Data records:
***

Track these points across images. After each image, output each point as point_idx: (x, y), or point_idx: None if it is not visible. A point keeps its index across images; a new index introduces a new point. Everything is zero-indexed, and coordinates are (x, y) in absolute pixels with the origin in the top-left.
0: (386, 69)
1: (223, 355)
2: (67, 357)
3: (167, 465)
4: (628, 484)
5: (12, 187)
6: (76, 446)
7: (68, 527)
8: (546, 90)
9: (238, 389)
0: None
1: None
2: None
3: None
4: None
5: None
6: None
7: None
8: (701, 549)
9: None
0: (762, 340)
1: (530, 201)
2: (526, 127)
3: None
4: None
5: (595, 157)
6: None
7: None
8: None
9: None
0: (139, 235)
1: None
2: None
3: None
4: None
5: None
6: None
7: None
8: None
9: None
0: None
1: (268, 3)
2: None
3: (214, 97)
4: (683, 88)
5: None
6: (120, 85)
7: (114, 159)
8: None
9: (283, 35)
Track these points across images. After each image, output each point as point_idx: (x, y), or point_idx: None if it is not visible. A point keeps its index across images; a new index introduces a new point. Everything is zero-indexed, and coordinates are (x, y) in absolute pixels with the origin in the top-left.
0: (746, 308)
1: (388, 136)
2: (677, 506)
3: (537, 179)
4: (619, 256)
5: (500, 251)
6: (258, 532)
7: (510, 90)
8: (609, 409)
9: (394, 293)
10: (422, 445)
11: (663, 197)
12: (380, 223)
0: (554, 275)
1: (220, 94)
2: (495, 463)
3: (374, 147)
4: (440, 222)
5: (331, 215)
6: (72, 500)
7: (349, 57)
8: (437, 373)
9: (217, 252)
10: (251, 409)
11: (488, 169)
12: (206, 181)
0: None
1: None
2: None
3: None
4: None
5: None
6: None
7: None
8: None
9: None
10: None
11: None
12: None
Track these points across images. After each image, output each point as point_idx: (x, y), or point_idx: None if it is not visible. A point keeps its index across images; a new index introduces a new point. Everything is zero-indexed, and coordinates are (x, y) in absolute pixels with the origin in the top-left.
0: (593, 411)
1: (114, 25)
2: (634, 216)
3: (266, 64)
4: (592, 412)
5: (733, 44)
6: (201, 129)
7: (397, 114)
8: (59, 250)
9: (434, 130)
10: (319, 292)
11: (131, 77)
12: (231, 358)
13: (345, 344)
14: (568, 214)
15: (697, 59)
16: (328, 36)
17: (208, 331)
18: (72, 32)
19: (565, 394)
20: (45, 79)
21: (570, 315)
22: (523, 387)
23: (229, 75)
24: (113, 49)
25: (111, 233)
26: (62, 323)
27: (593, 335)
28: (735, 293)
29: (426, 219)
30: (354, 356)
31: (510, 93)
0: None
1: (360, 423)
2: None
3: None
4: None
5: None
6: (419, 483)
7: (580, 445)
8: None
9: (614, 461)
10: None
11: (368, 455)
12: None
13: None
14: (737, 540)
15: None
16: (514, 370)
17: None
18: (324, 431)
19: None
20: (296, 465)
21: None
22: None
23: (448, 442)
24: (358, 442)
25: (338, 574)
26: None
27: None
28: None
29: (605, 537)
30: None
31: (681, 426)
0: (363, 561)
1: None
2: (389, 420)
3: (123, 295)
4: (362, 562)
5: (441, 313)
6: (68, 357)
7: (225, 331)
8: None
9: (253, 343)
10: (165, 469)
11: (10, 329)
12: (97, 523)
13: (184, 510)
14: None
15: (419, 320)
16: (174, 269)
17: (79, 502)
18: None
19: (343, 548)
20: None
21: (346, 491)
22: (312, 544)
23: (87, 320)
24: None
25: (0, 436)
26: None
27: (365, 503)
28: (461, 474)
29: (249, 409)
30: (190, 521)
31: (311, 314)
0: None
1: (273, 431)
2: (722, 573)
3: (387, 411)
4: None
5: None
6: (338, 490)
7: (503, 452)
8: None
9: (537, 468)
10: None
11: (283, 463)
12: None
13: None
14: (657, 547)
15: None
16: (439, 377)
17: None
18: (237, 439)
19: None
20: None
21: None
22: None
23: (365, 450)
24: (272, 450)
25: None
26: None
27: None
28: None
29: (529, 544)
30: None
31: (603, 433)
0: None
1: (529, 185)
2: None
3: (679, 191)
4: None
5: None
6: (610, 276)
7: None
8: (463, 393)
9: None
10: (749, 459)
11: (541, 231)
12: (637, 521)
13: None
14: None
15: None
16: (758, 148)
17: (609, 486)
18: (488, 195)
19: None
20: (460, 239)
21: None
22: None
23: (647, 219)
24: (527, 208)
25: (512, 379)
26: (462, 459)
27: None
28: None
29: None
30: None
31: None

***

Turn the lines of all the items above into a numbered list, leaving out any blank lines.

1. Track these points across images. After each image, output each point as point_idx: (x, y), or point_idx: None if it is not visible. A point keeps its index across images; a new index introduces a new point. Everything is zero-indexed, and coordinates are (x, y) in absolute pixels with the origin in the top-left.
2. 0: (386, 69)
3. 1: (223, 355)
4. 2: (67, 357)
5. 3: (167, 465)
6. 4: (628, 484)
7. 5: (12, 187)
8. 6: (76, 446)
9. 7: (68, 527)
10. 8: (546, 90)
11. 9: (238, 389)
12. 0: None
13. 1: None
14. 2: None
15. 3: None
16. 4: None
17. 5: None
18. 6: None
19. 7: None
20. 8: (701, 549)
21. 9: None
22. 0: (762, 340)
23. 1: (530, 201)
24. 2: (526, 127)
25. 3: None
26. 4: None
27. 5: (595, 157)
28. 6: None
29. 7: None
30. 8: None
31. 9: None
32. 0: (139, 235)
33. 1: None
34. 2: None
35. 3: None
36. 4: None
37. 5: None
38. 6: None
39. 7: None
40. 8: None
41. 9: None
42. 0: None
43. 1: (268, 3)
44. 2: None
45. 3: (214, 97)
46. 4: (683, 88)
47. 5: None
48. 6: (120, 85)
49. 7: (114, 159)
50. 8: None
51. 9: (283, 35)
52. Track these points across images. After each image, output each point as point_idx: (x, y), or point_idx: None if it is not visible. A point keeps its index across images; a new index introduces a new point. Everything is zero-indexed, and coordinates are (x, y) in absolute pixels with the origin in the top-left.
53. 0: (746, 308)
54. 1: (388, 136)
55. 2: (677, 506)
56. 3: (537, 179)
57. 4: (619, 256)
58. 5: (500, 251)
59. 6: (258, 532)
60. 7: (510, 90)
61. 8: (609, 409)
62. 9: (394, 293)
63. 10: (422, 445)
64. 11: (663, 197)
65. 12: (380, 223)
66. 0: (554, 275)
67. 1: (220, 94)
68. 2: (495, 463)
69. 3: (374, 147)
70. 4: (440, 222)
71. 5: (331, 215)
72. 6: (72, 500)
73. 7: (349, 57)
74. 8: (437, 373)
75. 9: (217, 252)
76. 10: (251, 409)
77. 11: (488, 169)
78. 12: (206, 181)
79. 0: None
80. 1: None
81. 2: None
82. 3: None
83. 4: None
84. 5: None
85. 6: None
86. 7: None
87. 8: None
88. 9: None
89. 10: None
90. 11: None
91. 12: None
92. Track these points across images. After each image, output each point as point_idx: (x, y), or point_idx: None if it is not visible. A point keeps its index across images; a new index introduces a new point. Everything is zero-indexed, and coordinates are (x, y) in absolute pixels with the origin in the top-left.
93. 0: (593, 411)
94. 1: (114, 25)
95. 2: (634, 216)
96. 3: (266, 64)
97. 4: (592, 412)
98. 5: (733, 44)
99. 6: (201, 129)
100. 7: (397, 114)
101. 8: (59, 250)
102. 9: (434, 130)
103. 10: (319, 292)
104. 11: (131, 77)
105. 12: (231, 358)
106. 13: (345, 344)
107. 14: (568, 214)
108. 15: (697, 59)
109. 16: (328, 36)
110. 17: (208, 331)
111. 18: (72, 32)
112. 19: (565, 394)
113. 20: (45, 79)
114. 21: (570, 315)
115. 22: (523, 387)
116. 23: (229, 75)
117. 24: (113, 49)
118. 25: (111, 233)
119. 26: (62, 323)
120. 27: (593, 335)
121. 28: (735, 293)
122. 29: (426, 219)
123. 30: (354, 356)
124. 31: (510, 93)
125. 0: None
126. 1: (360, 423)
127. 2: None
128. 3: None
129. 4: None
130. 5: None
131. 6: (419, 483)
132. 7: (580, 445)
133. 8: None
134. 9: (614, 461)
135. 10: None
136. 11: (368, 455)
137. 12: None
138. 13: None
139. 14: (737, 540)
140. 15: None
141. 16: (514, 370)
142. 17: None
143. 18: (324, 431)
144. 19: None
145. 20: (296, 465)
146. 21: None
147. 22: None
148. 23: (448, 442)
149. 24: (358, 442)
150. 25: (338, 574)
151. 26: None
152. 27: None
153. 28: None
154. 29: (605, 537)
155. 30: None
156. 31: (681, 426)
157. 0: (363, 561)
158. 1: None
159. 2: (389, 420)
160. 3: (123, 295)
161. 4: (362, 562)
162. 5: (441, 313)
163. 6: (68, 357)
164. 7: (225, 331)
165. 8: None
166. 9: (253, 343)
167. 10: (165, 469)
168. 11: (10, 329)
169. 12: (97, 523)
170. 13: (184, 510)
171. 14: None
172. 15: (419, 320)
173. 16: (174, 269)
174. 17: (79, 502)
175. 18: None
176. 19: (343, 548)
177. 20: None
178. 21: (346, 491)
179. 22: (312, 544)
180. 23: (87, 320)
181. 24: None
182. 25: (0, 436)
183. 26: None
184. 27: (365, 503)
185. 28: (461, 474)
186. 29: (249, 409)
187. 30: (190, 521)
188. 31: (311, 314)
189. 0: None
190. 1: (273, 431)
191. 2: (722, 573)
192. 3: (387, 411)
193. 4: None
194. 5: None
195. 6: (338, 490)
196. 7: (503, 452)
197. 8: None
198. 9: (537, 468)
199. 10: None
200. 11: (283, 463)
201. 12: None
202. 13: None
203. 14: (657, 547)
204. 15: None
205. 16: (439, 377)
206. 17: None
207. 18: (237, 439)
208. 19: None
209. 20: None
210. 21: None
211. 22: None
212. 23: (365, 450)
213. 24: (272, 450)
214. 25: None
215. 26: None
216. 27: None
217. 28: None
218. 29: (529, 544)
219. 30: None
220. 31: (603, 433)
221. 0: None
222. 1: (529, 185)
223. 2: None
224. 3: (679, 191)
225. 4: None
226. 5: None
227. 6: (610, 276)
228. 7: None
229. 8: (463, 393)
230. 9: None
231. 10: (749, 459)
232. 11: (541, 231)
233. 12: (637, 521)
234. 13: None
235. 14: None
236. 15: None
237. 16: (758, 148)
238. 17: (609, 486)
239. 18: (488, 195)
240. 19: None
241. 20: (460, 239)
242. 21: None
243. 22: None
244. 23: (647, 219)
245. 24: (527, 208)
246. 25: (512, 379)
247. 26: (462, 459)
248. 27: None
249. 28: None
250. 29: None
251. 30: None
252. 31: None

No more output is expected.